The word “refugee” is a legal term, one defined by several international treaties. These documents brought the United Nations High Commission for Refugees (UNHCR) into existence, and sustain the relevance of the United Nations agency responsible for refugees to this day.
The contents of these treaties, however, sit oddly with how the UNHCR has comprehensively sought to hoodwink the European public about the predominant status of the demographic influx into their continent this year.

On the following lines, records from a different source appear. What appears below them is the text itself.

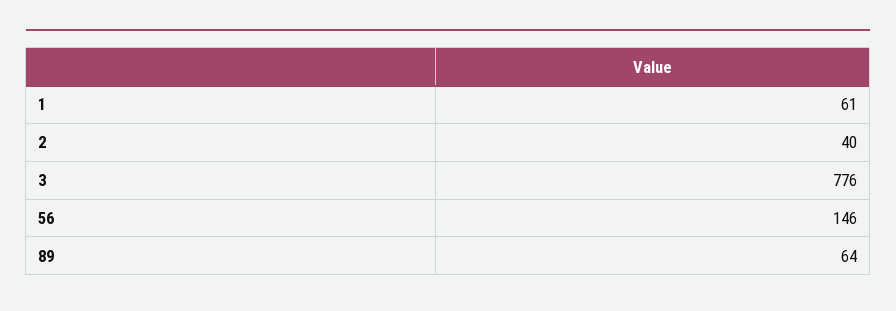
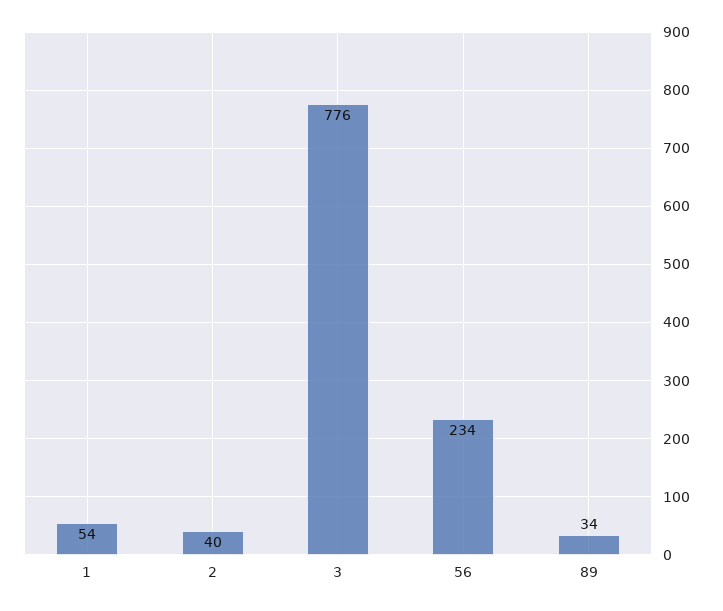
1: 61 -> 54
56: 146 -> 234
89: 64 -> 34

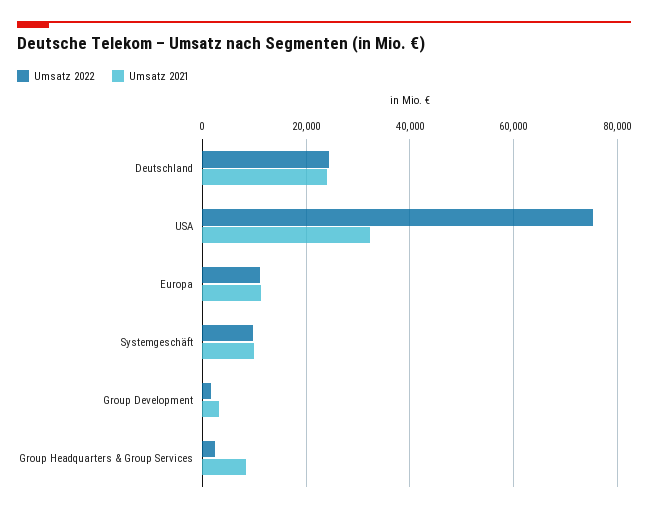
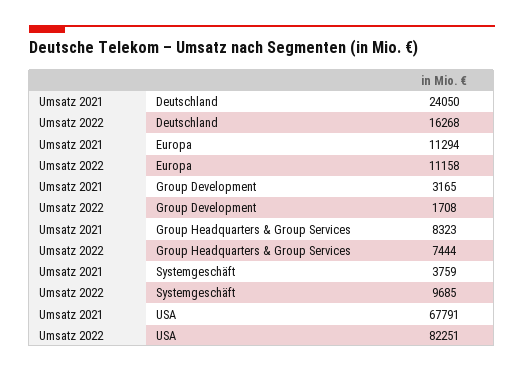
Umsatz 2022, Deutschland: 24000 -> 16268
Umsatz 2022, USA: 76000 -> 82251
Umsatz 2021, USA: 32000 -> 67791
Umsatz 2021, Systemgeschäft: 10000 -> 3759
Umsatz 2022, Group Headquarters & Group Services: 2000 -> 7444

None of these documents — the 1951 Refugee Convention; the 1967 Protocol Relating to the Status of Refugees, or the EU’s own Dublin Regulations — grants the right of refugee status to those traversing several safe countries, and illegally crossing multiple borders, to shop for the best welfare state.

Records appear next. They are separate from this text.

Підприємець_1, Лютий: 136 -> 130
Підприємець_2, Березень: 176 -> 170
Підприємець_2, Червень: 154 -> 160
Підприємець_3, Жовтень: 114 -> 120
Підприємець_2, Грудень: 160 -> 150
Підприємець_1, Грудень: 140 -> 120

Even a legitimate refugee from Syria now living, for example, in Turkey or Lebanon, loses his refugee status by paying a people-smuggler to travel to Europe. According to international law, that refugee then becomes an “asylum seeker.” Only when his asylum claim has been investigated and judged to be valid by a requisite domestic agency, is he once again a “refugee.”
So far, the world’s media has dutifully followed the false narrative established by the UNHCR. Those concerned by an unchecked and unlimited flood of Muslims into Europe — concerns grimly validated by Friday’s jihadist atrocities in Paris — have mostly been accused of heartlessness towards alleged refugees.